Seanad debates

Tuesday, 9 December 2003

Independent Monitoring Commission Bill 2003: Committee and Remaining Stages.

 

10:45 am

Photo of Michael McDowellMichael McDowell (Dublin South East, Progressive Democrats)

They would, but they could start proceedings with their lawyers querying the meaning of the phrase "in good faith" and suggesting that it must be based on some rational appreciation of the circumstances and be reasonable in some way. If they then said they had a reasonableness test, the case could be dragged out. In very many cases of judicial review which I have seen, efforts are made to bring matters which are, to use Senator Mansergh's term, for resolution on the political plane, onto a legal plane. If anyone has any illusions about this, a series of actions was commenced with a view to toppling the institutions in Northern Ireland by people who claimed that the British Government was acting in a way that did not conform with their desires.
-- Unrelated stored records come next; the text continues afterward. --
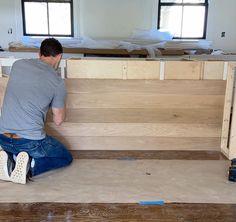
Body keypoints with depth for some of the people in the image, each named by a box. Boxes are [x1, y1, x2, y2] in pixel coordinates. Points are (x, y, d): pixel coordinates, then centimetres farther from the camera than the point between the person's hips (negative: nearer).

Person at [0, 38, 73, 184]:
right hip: (30, 142, -5)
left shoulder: (18, 64, 4)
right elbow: (58, 120, 2)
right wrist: (59, 105, 22)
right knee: (66, 158, 20)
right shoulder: (57, 82, -8)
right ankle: (30, 166, -7)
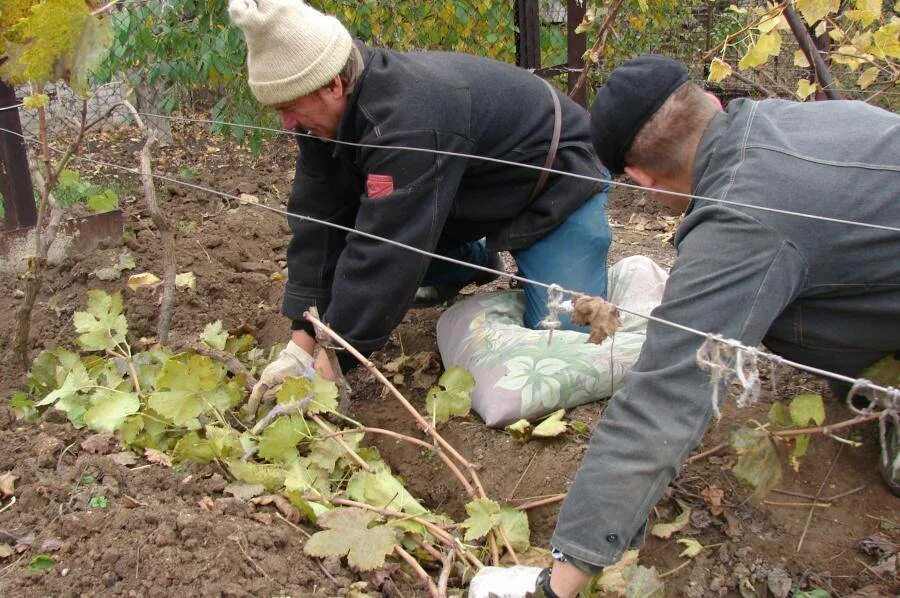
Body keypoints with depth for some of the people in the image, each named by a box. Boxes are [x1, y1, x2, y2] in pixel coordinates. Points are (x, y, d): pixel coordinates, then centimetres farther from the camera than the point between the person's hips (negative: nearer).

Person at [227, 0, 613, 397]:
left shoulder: (410, 121, -41)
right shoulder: (329, 113, -14)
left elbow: (384, 253, -41)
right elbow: (319, 221, -14)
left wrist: (330, 363, -36)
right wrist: (302, 340, -18)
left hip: (559, 183, -7)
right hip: (484, 195, 8)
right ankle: (476, 260, 18)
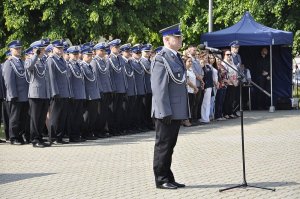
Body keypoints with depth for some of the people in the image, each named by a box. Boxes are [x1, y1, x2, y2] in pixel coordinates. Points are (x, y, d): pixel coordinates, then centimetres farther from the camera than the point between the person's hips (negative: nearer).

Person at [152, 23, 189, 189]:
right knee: (163, 145, 1)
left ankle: (168, 178, 21)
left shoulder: (176, 57, 14)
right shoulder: (161, 59, -14)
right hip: (167, 112, -9)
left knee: (170, 145, 14)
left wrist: (184, 111, 17)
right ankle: (161, 180, 9)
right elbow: (159, 88, -19)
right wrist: (165, 112, -22)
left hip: (177, 112, 9)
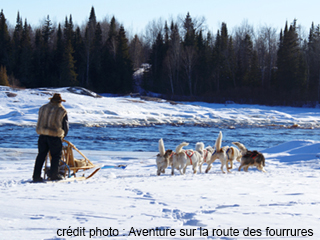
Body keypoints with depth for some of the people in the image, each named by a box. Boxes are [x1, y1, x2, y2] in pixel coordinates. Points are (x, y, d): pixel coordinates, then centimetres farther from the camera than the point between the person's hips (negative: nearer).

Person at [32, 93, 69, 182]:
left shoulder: (43, 108, 13)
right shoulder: (62, 111, 2)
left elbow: (40, 123, 17)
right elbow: (65, 125, 7)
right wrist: (63, 135, 24)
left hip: (43, 135, 4)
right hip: (55, 136, -4)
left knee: (41, 155, 9)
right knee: (56, 155, 8)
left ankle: (36, 176, 5)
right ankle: (53, 174, 6)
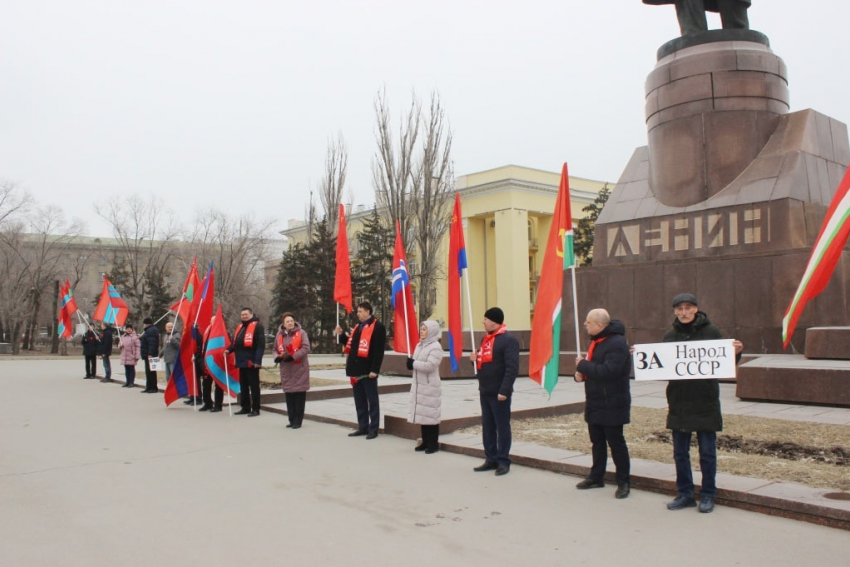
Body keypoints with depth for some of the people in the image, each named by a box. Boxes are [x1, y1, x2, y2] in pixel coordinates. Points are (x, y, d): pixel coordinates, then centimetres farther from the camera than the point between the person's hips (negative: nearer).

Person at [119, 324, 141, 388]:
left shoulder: (134, 337, -7)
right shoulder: (122, 337, 14)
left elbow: (137, 347, -10)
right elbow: (119, 345, 22)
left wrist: (137, 356, -14)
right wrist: (120, 346, -4)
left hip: (131, 357, -6)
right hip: (124, 356, 6)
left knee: (131, 369, -1)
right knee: (126, 370, 12)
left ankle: (131, 382, 4)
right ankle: (127, 381, 20)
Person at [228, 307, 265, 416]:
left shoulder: (257, 326, -9)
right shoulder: (240, 327, 18)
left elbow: (261, 345, -15)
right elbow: (235, 343, 24)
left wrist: (257, 360, -21)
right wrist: (229, 349, 3)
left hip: (252, 362, -8)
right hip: (242, 362, 9)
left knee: (254, 386, -2)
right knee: (243, 386, 14)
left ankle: (255, 409, 3)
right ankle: (245, 408, 22)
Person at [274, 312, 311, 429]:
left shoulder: (301, 333, -4)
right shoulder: (279, 335, 8)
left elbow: (306, 348, -12)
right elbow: (275, 349, 17)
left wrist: (293, 357, -21)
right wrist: (277, 357, -5)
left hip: (300, 368, -4)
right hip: (286, 369, 4)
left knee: (299, 395, -3)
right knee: (289, 395, 8)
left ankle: (298, 421, 4)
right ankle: (292, 420, 18)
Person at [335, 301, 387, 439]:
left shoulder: (377, 326, -10)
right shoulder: (358, 326, 17)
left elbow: (379, 350, -16)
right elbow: (351, 345, 24)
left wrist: (374, 370, -20)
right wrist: (341, 335, 8)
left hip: (367, 371, -8)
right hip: (356, 370, 8)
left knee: (372, 400, 1)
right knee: (359, 401, 14)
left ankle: (373, 429, 7)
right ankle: (363, 427, 23)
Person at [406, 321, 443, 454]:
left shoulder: (436, 347, -12)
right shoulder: (419, 345, 13)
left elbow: (430, 366, -22)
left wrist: (413, 363, -17)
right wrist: (411, 363, -5)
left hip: (430, 386, -8)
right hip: (419, 385, 8)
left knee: (431, 415, -4)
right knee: (422, 414, 11)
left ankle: (434, 444, 4)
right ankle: (425, 442, 20)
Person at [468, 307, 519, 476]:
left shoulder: (508, 340, -13)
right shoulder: (486, 338, 14)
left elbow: (512, 368, -19)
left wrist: (504, 390, -23)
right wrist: (475, 359, 2)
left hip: (499, 393, -8)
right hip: (485, 392, 9)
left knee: (502, 427, 1)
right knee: (487, 426, 13)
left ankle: (503, 461, 9)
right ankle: (491, 459, 22)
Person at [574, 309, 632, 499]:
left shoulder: (616, 343, -20)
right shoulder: (596, 341, 12)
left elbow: (607, 371, -31)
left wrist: (583, 365, -19)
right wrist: (581, 373, -1)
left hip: (611, 404, -9)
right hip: (595, 403, 9)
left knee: (616, 442, 0)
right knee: (597, 441, 16)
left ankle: (623, 482, 10)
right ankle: (596, 477, 27)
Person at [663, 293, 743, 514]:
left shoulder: (711, 332, -2)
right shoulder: (669, 336, 6)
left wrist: (735, 353, -19)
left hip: (706, 402, -3)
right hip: (678, 402, 3)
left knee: (707, 452, 6)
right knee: (680, 452, 10)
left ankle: (707, 495, 19)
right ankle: (685, 494, 21)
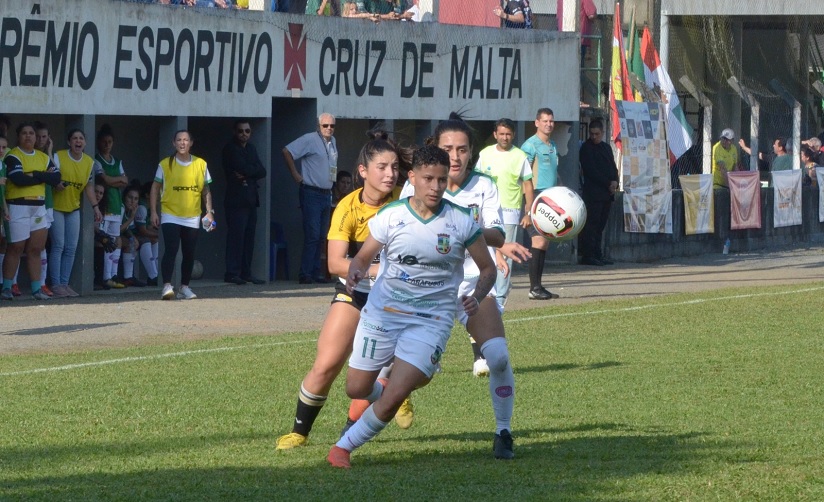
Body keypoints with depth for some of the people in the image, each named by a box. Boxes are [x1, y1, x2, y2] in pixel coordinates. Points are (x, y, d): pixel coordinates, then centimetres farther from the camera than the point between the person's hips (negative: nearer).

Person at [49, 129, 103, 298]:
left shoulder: (89, 162, 4)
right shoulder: (58, 157, -11)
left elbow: (89, 186, 10)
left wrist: (95, 207, 3)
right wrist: (56, 185, -31)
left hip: (73, 208, 5)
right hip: (56, 207, -5)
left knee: (71, 248, 3)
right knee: (58, 246, -9)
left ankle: (64, 283, 10)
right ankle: (56, 284, -6)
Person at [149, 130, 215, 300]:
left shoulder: (201, 164, 5)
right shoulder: (165, 164, -1)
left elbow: (206, 190, 12)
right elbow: (155, 188, 3)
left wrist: (209, 212, 5)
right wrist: (153, 212, -4)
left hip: (192, 218, 3)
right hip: (170, 216, -3)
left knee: (189, 254, 7)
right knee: (171, 249, -15)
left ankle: (184, 287, 18)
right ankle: (167, 286, -17)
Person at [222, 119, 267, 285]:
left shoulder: (251, 149, 19)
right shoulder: (230, 149, -3)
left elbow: (262, 172, 8)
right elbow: (243, 168, -16)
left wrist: (247, 174, -8)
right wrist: (253, 171, 2)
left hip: (251, 199, 7)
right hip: (236, 199, -7)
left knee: (249, 236, 5)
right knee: (236, 236, -11)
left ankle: (246, 272, 9)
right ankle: (232, 273, -11)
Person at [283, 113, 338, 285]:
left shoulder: (332, 142, 14)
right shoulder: (310, 140, -10)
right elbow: (287, 151, -16)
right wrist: (295, 174, -14)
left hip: (326, 194, 8)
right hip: (311, 193, -8)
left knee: (321, 236, 9)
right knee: (312, 235, -11)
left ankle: (316, 272, 13)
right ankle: (305, 273, -10)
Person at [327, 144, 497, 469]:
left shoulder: (462, 222, -7)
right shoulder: (390, 216, -6)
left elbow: (488, 268, 4)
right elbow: (363, 257, 5)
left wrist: (476, 297, -17)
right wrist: (356, 272, -19)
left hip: (431, 320, -2)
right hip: (382, 311, 2)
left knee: (393, 397, -14)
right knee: (356, 389, 8)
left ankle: (344, 446, 6)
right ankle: (379, 395, 45)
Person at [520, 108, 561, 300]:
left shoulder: (553, 146, 20)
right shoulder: (530, 145, -7)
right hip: (536, 196, -9)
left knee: (545, 242, 8)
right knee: (539, 240, -14)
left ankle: (538, 286, 12)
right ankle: (534, 288, -14)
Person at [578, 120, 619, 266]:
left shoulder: (606, 147, 19)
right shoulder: (586, 148, -4)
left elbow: (613, 167, 18)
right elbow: (591, 171, -11)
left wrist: (615, 181, -2)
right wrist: (608, 184, -12)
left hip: (607, 194, 7)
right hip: (593, 193, -7)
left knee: (600, 225, 7)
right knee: (591, 224, -9)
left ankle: (597, 254, 9)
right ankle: (587, 255, -9)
It is not at all fanciful to envisage that litigation would be thrown at the Independent Monitoring Commission to either embarrass it or prevent it from acting or reporting, or requiring it to report in a particular way or to invalidate its reports in some sense. In those circumstances Senator Mansergh is correct. This is an international body which operates on a diplomatic and political level and not within the purview of domestic litigation. If it falls into that latter category, all its activities will, going by past experience, be dogged by litigation, and this will embarrass rather than enhance the peace process.